→ **EXERCISE**
Pictures aside, quote the whole listing exactly.
** GIVEN RECORDS follows **
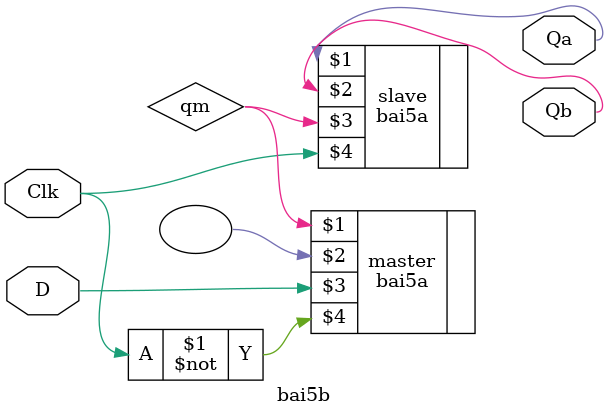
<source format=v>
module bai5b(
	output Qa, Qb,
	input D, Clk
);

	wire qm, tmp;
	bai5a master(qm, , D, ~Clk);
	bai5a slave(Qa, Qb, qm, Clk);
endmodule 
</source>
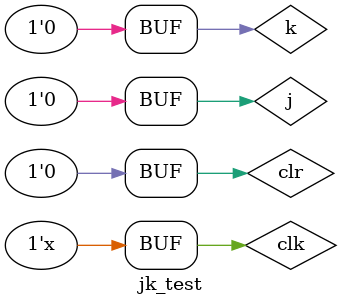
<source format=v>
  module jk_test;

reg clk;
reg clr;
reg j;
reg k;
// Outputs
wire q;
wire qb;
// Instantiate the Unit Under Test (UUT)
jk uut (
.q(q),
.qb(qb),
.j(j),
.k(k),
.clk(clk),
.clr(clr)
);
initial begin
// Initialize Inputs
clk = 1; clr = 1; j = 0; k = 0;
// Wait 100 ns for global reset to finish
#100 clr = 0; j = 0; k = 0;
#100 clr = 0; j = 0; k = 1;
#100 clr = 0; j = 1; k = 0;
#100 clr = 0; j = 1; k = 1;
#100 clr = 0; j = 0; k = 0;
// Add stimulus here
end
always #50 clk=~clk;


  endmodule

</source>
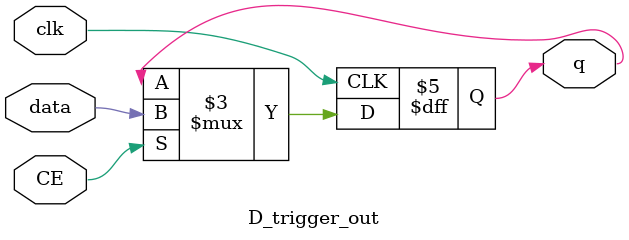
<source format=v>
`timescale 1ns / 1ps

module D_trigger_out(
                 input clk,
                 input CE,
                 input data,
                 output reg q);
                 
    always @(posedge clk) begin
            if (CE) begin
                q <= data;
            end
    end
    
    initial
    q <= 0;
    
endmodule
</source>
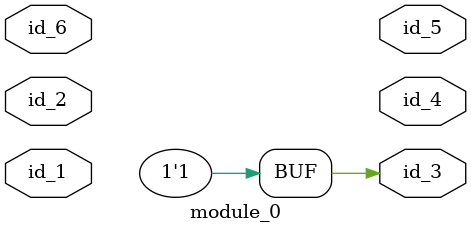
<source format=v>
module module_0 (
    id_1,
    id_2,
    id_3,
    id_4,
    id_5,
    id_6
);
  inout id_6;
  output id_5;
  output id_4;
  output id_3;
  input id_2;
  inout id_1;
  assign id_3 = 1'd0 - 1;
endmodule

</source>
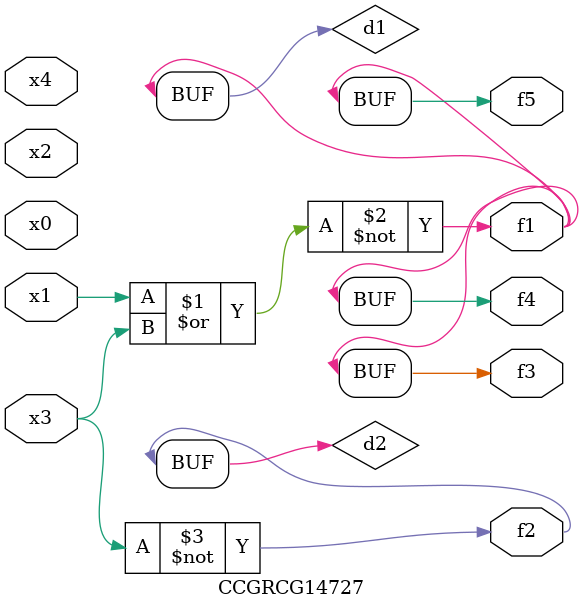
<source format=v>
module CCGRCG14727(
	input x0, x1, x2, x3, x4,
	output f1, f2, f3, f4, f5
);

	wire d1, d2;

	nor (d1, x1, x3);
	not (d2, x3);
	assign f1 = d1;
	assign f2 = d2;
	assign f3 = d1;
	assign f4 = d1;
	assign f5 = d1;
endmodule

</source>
** End of GIVEN RECORDS **
→ **EXERCISE RESPONSE**
<source format=v>
module bai5b(
	output Qa, Qb,
	input D, Clk
);

	wire qm, tmp;
	bai5a master(qm, , D, ~Clk);
	bai5a slave(Qa, Qb, qm, Clk);
endmodule 
</source>
<source format=v>
  module jk_test;

reg clk;
reg clr;
reg j;
reg k;
// Outputs
wire q;
wire qb;
// Instantiate the Unit Under Test (UUT)
jk uut (
.q(q),
.qb(qb),
.j(j),
.k(k),
.clk(clk),
.clr(clr)
);
initial begin
// Initialize Inputs
clk = 1; clr = 1; j = 0; k = 0;
// Wait 100 ns for global reset to finish
#100 clr = 0; j = 0; k = 0;
#100 clr = 0; j = 0; k = 1;
#100 clr = 0; j = 1; k = 0;
#100 clr = 0; j = 1; k = 1;
#100 clr = 0; j = 0; k = 0;
// Add stimulus here
end
always #50 clk=~clk;


  endmodule

</source>
<source format=v>
`timescale 1ns / 1ps

module D_trigger_out(
                 input clk,
                 input CE,
                 input data,
                 output reg q);
                 
    always @(posedge clk) begin
            if (CE) begin
                q <= data;
            end
    end
    
    initial
    q <= 0;
    
endmodule
</source>
<source format=v>
module module_0 (
    id_1,
    id_2,
    id_3,
    id_4,
    id_5,
    id_6
);
  inout id_6;
  output id_5;
  output id_4;
  output id_3;
  input id_2;
  inout id_1;
  assign id_3 = 1'd0 - 1;
endmodule

</source>
<source format=v>
module CCGRCG14727(
	input x0, x1, x2, x3, x4,
	output f1, f2, f3, f4, f5
);

	wire d1, d2;

	nor (d1, x1, x3);
	not (d2, x3);
	assign f1 = d1;
	assign f2 = d2;
	assign f3 = d1;
	assign f4 = d1;
	assign f5 = d1;
endmodule

</source>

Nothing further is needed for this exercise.